=== Data for this exercise ===
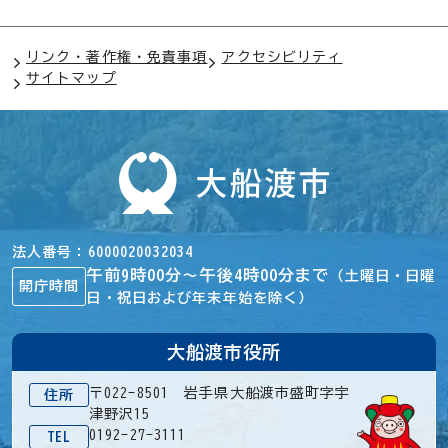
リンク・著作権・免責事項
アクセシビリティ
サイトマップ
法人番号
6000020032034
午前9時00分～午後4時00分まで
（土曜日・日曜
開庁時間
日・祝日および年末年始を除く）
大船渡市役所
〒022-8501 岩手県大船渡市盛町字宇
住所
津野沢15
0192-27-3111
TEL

==

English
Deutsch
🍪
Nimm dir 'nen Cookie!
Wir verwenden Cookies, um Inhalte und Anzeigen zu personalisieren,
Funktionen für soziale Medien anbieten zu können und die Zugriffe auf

==

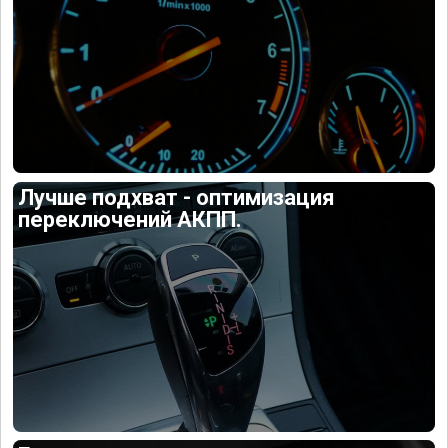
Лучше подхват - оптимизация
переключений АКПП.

=== Requirement ===
Begin with the line above that has "Wir verwenden Cookies, um" and continue through the line that has "Funktionen für soziale", setting each one down exactly. Stop there.

=== Answer below ===
Wir verwenden Cookies, um Inhalte und Anzeigen zu personalisieren,
Funktionen für soziale Medien anbieten zu können und die Zugriffe auf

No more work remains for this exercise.